Interview du Professeur Guy Haarscher
Philosophe, spécialiste de la Philospohie du Droit à l'ULB
Lorsque l’on demande à des députés, des ministres, des présidents de différents partis quand, dans l’histoire de la Belgique, autant de gens ont eu à autant souffrir en raison d’une situation que seul un rapport de force politique sur le plan communautaire a pu rendre possible, ils répondent invariablement : jamais. Est-ce selon vous significatif d’une évolution de l’expression nationaliste dans notre pays?
Oui, et c’est un nationalisme qui me paraît inquiétant. En soi le nationalisme peut être positif. Depuis le début du 18ème siècle, il a pu servir à des fins démocratiques en créant des sentiments d’unité et de solidarité. Mais le nationalisme peut aussi susciter des démarches qui sont extrêmement peu libérales et peu ouvertes. Dans la mesure où l’on voit que des juridictions francophones ou flamandes prennent des décisions contradictoires, l’on comprend immédiatement que l’élément nationaliste est présent. Au fur et à mesure que je lis les journaux, je deviens convaincu de cela et je trouve que c’est terrible de devoir le constater.

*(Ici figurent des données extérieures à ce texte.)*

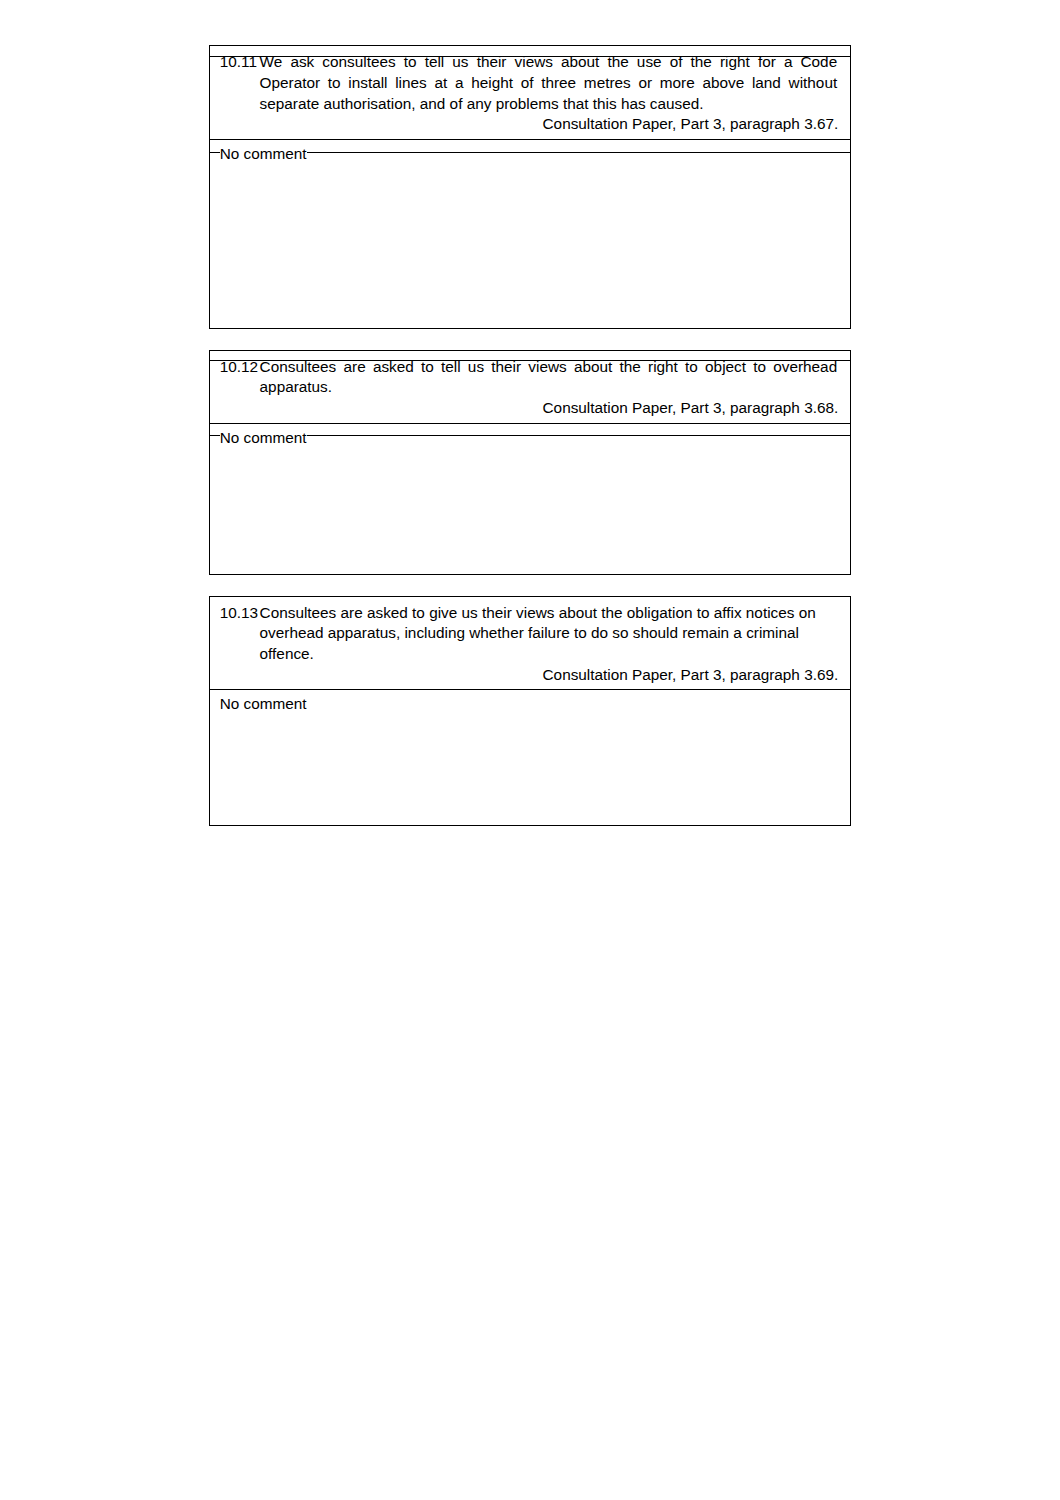10.11 We ask consultees to tell us their views about the use of the right for a Code Operator to install lines at a height of three metres or more above land without separate authorisation, and of any problems that this has caused.
Consultation Paper, Part 3, paragraph 3.67.
No comment
10.12 Consultees are asked to tell us their views about the right to object to overhead apparatus.
Consultation Paper, Part 3, paragraph 3.68.
No comment
10.13 Consultees are asked to give us their views about the obligation to affix notices on overhead apparatus, including whether failure to do so should remain a criminal offence.
Consultation Paper, Part 3, paragraph 3.69.
No comment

Le principe de dispersion des nuisances est présenté comme social et équilibré par le Ministre Landuyt. Pourtant, il est évident que deux personnes qui subissent exactement la même charge de bruit ne subiront pas une souffrance égale pour autant. Ils ne réagiront pas de la même manière selon qu’ils ont choisi ou non d’habiter dans une zone fortement exposée au bruit. Autant pour des critères subjectifs, en fonction de leur sensibilité personnelle aux agressions sonores, que pour des critères objectifs qui ont trait à la perte ou au gain de valeur de leur bien immobilier. Un bruit qui vous rappelle que vous avez été spolié de 100.000 euros ne sonne pas à vos oreilles de la même manière que s’il est synonyme d’une amélioration inespérée de votre cadre de vie. Pour que la répartition égale des nuisances soit équitable, il faudrait que toutes choses soient aussi égales par ailleurs, donc une solution beaucoup moins simpliste. Comment garantir un véritable équilibre dans la gestion des nuisances sonores, selon vous ?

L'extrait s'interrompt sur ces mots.